Nine times out of ten if there’s a candy that has a jelly center I am not on board. Bonkers! was the exception. Hard candy + jelly center was no bueno, but I think because the contrast was more gradual I could get on board. Instead of getting an awful surprise, like a pinata filled with human blood, it was a good surprise, like a pinata filled with candy. Hey now, a pinata filled with human blood isn’t likely, but that’s what makes it a surprise! And you’re expecting a pinata filled with candy, so that isn’t much of a surprise. Okay, I admit it! The first part of this analogy was perfect (blood pinata), but part two (candy pinata) sort of falls apart. Like a pinata filled with blood or candy! So yeah, Bonkers! were pretty good.
Push Pop and Ring Pop
These are basically the same thing, so I’m covering both in one set of paragraphs. The only thing Ring Pops had going for them was the novelty. They were difficult to eat, insanely sticky because two sucks in you have saliva all over your hand and around your mouth, and the finger clasp was way too small. It certainly had nothing to do with me being a freakishly large child who then grew into a freakishly large adult. But at least you got to pretend you were engaged, that famously popular activity for children who believed that all members of the opposite sex had cooties. It wasn’t noted anywhere on the packaging, but if you wore a Ring Pop it negated any active cootie shots. You’d been vaccinated for nothing! But that’s all vaccinations, amirite? Hi please don’t agree with that previous sentence.
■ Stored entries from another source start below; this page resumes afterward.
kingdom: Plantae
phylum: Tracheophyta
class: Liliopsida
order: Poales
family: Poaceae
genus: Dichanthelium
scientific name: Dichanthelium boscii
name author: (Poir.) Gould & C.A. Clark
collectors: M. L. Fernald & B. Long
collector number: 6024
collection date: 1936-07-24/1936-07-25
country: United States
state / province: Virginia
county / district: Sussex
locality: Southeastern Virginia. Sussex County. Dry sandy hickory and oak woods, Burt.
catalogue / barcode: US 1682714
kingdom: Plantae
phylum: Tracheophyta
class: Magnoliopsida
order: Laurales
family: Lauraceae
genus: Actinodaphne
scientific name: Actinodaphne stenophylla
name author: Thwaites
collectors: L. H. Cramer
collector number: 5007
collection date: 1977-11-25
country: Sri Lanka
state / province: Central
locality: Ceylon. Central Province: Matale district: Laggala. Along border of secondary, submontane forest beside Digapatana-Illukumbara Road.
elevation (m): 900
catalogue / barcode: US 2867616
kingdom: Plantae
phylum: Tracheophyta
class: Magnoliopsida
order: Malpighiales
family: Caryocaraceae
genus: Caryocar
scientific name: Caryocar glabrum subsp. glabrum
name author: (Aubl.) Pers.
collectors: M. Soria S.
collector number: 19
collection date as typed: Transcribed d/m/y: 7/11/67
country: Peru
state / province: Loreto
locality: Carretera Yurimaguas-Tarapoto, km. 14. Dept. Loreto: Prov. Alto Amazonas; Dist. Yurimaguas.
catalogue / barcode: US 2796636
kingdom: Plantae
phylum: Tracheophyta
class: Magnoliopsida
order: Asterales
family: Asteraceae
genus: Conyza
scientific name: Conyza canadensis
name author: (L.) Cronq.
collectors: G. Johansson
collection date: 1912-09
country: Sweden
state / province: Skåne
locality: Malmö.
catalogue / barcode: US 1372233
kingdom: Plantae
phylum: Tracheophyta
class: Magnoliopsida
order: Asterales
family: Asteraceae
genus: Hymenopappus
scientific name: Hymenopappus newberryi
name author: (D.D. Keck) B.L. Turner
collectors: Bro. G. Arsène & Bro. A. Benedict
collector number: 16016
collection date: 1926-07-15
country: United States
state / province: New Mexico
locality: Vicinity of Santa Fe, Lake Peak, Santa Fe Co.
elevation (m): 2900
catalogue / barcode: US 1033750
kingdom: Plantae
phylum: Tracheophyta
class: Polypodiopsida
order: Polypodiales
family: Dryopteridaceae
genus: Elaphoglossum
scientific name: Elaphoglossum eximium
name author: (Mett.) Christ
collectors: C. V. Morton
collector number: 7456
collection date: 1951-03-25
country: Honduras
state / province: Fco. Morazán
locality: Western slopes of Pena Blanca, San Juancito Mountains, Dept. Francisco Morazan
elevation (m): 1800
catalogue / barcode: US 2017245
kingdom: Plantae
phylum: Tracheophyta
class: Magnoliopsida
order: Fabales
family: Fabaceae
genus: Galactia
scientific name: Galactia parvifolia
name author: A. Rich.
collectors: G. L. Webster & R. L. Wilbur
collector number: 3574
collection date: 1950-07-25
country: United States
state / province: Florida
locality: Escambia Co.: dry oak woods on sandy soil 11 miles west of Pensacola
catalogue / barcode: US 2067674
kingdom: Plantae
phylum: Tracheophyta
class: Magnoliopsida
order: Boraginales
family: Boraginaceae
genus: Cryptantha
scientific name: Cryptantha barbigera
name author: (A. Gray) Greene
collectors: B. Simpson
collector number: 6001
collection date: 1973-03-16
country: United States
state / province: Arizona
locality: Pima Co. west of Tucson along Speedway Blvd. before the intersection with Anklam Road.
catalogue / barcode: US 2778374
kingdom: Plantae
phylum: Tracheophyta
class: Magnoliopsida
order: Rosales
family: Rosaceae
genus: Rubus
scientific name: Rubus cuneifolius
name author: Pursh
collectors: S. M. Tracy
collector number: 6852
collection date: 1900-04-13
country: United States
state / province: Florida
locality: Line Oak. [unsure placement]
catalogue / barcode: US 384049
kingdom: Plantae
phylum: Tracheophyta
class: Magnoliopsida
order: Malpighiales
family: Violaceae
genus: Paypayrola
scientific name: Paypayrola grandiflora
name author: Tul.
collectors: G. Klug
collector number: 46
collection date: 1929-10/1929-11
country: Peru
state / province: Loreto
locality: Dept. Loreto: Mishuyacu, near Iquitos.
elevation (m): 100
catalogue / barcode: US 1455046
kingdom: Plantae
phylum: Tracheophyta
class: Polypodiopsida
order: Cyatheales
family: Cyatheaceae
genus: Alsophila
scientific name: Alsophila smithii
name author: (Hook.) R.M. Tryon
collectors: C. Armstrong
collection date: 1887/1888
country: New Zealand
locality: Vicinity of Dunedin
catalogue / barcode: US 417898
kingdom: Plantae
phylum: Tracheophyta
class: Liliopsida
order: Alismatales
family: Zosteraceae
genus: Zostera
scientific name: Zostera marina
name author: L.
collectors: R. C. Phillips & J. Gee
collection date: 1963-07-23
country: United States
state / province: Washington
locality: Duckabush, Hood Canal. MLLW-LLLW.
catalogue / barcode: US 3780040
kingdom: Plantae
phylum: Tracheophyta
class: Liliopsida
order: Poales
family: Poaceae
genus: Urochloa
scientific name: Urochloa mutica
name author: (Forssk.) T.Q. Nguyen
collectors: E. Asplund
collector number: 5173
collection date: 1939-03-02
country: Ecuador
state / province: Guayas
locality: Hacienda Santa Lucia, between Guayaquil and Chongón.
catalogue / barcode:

Push Pops, on the other hand, were an actual improvement on the design of a sucker (yes I call them suckers. I’m Midwestern and perfect the way I am. Deal). It was sort of like eating a tube of lipstick, not that I’ve ever done that. Chapstick, sure, but that was an accident. Sometime you try to bite it to even it out and end up with a chunk of Chapstick in your mouth IT’S A COMMON OCCURRENCE SHUT UP. Point being, Push Pops contained the sucker and allowed you to come back to it later if you wanted without too much muss. Good job, people who invented this product!
Dr. Pepper Gum
Yes, we’re ending on gum. For some reason I love any and all products that are flavored like another product in a new form: Snickers Ice Cream, Doritos Locos Tacos, Gatorgum, this. There are more, I’m sure, that’s just off the top of the old dome. Actually last year Dr. Pepper and Orange Crush licorice was introduced, and I loved it for the week that Duane Reade carried it before it disappeared forever. So I’m all about gum that tasted like Dr. Pepper, our most educated and tasty pop. I can’t think of anything else to say about it, and now I’m thinking I should have included Gatorgum but there’s already SO MUCH GUM on this list and I should probably just wrap it up. In summation, Taco Bell was giving away free Doritos Locos Tacos on Wednesday and I should have gotten one.